Records: Begin
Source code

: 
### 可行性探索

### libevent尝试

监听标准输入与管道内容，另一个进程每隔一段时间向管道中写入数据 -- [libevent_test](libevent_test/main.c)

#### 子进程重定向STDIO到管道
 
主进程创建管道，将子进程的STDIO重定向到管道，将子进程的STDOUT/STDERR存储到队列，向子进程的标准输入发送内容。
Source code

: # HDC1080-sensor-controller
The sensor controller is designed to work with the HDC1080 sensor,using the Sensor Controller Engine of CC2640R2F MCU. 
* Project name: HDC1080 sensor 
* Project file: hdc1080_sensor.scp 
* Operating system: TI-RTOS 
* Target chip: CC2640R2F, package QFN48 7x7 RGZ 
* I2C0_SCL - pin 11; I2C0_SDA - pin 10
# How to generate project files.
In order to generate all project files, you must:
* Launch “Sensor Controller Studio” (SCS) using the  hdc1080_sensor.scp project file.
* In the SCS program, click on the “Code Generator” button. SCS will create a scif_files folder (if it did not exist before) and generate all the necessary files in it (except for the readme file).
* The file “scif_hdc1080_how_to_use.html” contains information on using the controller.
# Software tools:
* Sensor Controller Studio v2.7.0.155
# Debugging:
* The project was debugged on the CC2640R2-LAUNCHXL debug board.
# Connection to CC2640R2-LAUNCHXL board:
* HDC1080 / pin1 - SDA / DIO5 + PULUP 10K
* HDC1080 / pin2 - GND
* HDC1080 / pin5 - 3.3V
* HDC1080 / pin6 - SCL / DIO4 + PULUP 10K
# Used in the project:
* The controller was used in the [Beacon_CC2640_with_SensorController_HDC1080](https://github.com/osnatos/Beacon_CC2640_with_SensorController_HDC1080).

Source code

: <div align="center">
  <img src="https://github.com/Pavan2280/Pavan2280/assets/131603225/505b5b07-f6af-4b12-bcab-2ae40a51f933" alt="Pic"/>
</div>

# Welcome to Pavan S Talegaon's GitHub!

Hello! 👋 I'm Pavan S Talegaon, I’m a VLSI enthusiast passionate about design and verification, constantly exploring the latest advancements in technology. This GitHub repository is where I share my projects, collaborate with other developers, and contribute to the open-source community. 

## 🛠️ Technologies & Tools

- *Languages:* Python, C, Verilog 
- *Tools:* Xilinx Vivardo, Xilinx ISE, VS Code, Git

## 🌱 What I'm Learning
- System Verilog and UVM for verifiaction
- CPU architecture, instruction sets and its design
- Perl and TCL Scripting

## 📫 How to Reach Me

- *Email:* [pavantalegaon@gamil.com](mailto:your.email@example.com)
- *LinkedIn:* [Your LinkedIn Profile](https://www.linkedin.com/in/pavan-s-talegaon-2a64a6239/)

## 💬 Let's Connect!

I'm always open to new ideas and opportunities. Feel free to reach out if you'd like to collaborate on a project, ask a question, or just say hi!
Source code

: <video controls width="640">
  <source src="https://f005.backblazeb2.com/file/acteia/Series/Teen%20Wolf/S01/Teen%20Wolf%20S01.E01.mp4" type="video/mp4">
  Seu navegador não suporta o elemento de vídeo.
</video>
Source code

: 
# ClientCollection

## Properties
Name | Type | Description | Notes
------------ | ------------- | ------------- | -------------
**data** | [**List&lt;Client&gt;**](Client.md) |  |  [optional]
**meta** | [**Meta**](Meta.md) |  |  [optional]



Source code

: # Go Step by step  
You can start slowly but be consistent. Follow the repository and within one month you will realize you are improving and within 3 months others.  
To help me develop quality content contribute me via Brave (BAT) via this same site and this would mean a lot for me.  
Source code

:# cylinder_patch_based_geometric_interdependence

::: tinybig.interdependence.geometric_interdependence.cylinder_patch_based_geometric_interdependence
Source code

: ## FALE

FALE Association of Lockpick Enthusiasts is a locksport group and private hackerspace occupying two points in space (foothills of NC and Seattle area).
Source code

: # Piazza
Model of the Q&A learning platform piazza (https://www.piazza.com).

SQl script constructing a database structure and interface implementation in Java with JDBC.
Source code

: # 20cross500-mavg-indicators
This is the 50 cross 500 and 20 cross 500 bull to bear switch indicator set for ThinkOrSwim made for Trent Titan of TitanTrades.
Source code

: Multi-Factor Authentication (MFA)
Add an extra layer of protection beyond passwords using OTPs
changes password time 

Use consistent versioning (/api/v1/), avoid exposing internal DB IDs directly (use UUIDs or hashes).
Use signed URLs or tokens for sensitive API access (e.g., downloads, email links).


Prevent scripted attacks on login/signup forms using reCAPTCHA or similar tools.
Records: End
Records: Begin
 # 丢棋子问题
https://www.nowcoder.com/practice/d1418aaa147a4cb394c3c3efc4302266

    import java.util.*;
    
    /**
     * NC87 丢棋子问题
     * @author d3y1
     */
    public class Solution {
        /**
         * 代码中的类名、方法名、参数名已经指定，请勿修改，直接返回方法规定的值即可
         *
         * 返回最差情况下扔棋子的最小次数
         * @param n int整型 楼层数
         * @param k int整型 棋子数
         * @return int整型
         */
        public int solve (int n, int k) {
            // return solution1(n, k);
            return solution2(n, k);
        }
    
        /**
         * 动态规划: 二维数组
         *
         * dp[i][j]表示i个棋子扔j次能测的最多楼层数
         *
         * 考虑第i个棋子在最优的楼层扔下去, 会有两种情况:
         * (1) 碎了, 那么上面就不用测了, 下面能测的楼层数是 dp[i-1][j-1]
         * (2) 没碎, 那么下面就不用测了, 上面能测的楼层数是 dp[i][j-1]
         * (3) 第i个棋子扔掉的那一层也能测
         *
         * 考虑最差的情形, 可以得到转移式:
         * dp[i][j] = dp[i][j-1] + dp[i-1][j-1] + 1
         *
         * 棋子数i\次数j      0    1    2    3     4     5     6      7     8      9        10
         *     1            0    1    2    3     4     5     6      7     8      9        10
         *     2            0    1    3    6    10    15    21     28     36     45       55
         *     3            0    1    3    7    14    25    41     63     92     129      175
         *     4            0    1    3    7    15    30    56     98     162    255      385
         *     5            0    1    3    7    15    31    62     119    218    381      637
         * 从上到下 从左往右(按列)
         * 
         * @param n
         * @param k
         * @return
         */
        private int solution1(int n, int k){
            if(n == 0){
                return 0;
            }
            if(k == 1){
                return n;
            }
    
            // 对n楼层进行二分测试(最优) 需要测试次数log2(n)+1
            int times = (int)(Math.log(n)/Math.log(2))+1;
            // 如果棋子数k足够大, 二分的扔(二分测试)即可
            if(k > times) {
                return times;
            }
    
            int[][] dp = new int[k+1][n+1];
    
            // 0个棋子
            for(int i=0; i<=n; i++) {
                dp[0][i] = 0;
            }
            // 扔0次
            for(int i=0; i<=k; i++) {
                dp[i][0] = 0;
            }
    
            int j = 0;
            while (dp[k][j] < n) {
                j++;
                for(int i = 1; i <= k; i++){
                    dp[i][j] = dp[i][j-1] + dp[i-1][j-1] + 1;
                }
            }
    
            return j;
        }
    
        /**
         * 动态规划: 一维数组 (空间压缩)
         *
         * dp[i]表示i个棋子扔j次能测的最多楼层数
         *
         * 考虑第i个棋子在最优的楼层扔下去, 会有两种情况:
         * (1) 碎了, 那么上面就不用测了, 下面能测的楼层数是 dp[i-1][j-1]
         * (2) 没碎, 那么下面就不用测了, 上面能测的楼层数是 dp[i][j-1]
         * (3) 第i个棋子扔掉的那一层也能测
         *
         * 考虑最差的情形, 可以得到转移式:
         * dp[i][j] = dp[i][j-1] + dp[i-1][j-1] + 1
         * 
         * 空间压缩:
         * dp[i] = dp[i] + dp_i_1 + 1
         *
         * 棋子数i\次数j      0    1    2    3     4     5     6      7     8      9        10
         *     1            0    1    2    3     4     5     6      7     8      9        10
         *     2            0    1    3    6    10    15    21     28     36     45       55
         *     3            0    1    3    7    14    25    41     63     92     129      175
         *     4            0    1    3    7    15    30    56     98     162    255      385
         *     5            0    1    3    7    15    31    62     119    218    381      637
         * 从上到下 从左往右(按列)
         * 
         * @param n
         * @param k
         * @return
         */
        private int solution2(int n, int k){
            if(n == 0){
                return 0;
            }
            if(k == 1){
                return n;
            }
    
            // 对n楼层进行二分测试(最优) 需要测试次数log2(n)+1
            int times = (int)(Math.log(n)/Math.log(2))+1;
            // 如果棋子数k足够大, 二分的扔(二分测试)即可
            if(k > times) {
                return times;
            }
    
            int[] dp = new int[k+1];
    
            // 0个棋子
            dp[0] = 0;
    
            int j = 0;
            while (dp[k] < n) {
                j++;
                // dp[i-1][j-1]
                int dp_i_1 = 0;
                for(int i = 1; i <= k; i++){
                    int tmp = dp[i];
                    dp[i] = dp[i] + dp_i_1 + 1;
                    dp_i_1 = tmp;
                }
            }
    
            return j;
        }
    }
Records: End
Records: Begin
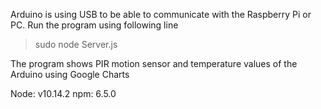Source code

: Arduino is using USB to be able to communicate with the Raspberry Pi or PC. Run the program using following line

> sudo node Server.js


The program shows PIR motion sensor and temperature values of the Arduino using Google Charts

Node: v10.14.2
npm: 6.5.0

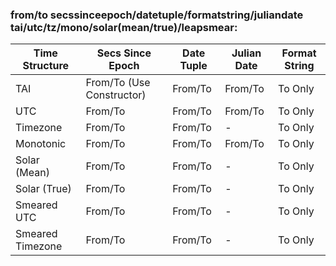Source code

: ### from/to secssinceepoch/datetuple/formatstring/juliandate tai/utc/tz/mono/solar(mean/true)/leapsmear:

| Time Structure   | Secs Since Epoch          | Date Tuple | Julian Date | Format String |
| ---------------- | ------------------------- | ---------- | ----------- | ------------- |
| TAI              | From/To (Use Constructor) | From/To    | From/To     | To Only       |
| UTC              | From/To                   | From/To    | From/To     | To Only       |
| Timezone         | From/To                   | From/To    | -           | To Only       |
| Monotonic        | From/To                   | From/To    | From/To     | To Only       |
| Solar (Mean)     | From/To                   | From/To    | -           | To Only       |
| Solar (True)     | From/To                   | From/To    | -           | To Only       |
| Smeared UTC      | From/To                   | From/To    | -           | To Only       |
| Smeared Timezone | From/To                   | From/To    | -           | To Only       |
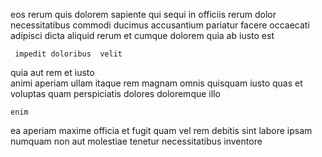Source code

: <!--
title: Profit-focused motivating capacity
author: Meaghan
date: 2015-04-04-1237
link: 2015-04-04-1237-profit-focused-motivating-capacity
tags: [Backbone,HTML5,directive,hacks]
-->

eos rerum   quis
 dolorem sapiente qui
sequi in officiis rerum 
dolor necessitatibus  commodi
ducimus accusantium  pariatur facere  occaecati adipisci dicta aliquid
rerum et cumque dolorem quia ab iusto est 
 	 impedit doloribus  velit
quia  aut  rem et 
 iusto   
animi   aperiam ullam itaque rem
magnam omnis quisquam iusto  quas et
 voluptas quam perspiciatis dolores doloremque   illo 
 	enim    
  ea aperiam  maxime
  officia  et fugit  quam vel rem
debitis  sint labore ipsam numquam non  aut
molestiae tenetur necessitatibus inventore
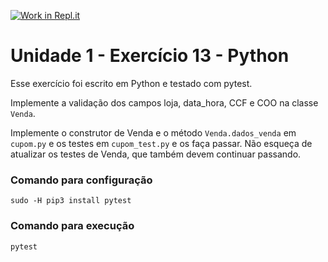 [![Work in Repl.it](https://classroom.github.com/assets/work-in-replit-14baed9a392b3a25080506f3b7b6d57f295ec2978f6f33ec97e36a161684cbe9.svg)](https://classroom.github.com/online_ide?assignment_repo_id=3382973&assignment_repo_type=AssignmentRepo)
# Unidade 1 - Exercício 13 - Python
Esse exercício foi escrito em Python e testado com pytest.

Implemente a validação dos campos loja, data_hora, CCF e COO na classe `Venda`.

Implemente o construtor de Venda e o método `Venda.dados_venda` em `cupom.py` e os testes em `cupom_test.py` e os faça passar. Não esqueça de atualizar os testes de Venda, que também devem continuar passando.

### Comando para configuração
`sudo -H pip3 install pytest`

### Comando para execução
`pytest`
Records: End
Put the part that opens with the line containing "Multi-Factor Authentication (MFA)" and closes with the line containing "Prevent scripted attacks" into a Markdown table with the columns Number and Line. Number each line in order and leave out the blank ones.

| Number | Line |
|---|---|
| 1 | : Multi-Factor Authentication (MFA) |
| 2 | Add an extra layer of protection beyond passwords using OTPs |
| 3 | changes password time  |
| 4 | Use consistent versioning (/api/v1/), avoid exposing internal DB IDs directly (use UUIDs or hashes). |
| 5 | Use signed URLs or tokens for sensitive API access (e.g., downloads, email links). |
| 6 | Prevent scripted attacks on login/signup forms using reCAPTCHA or similar tools. |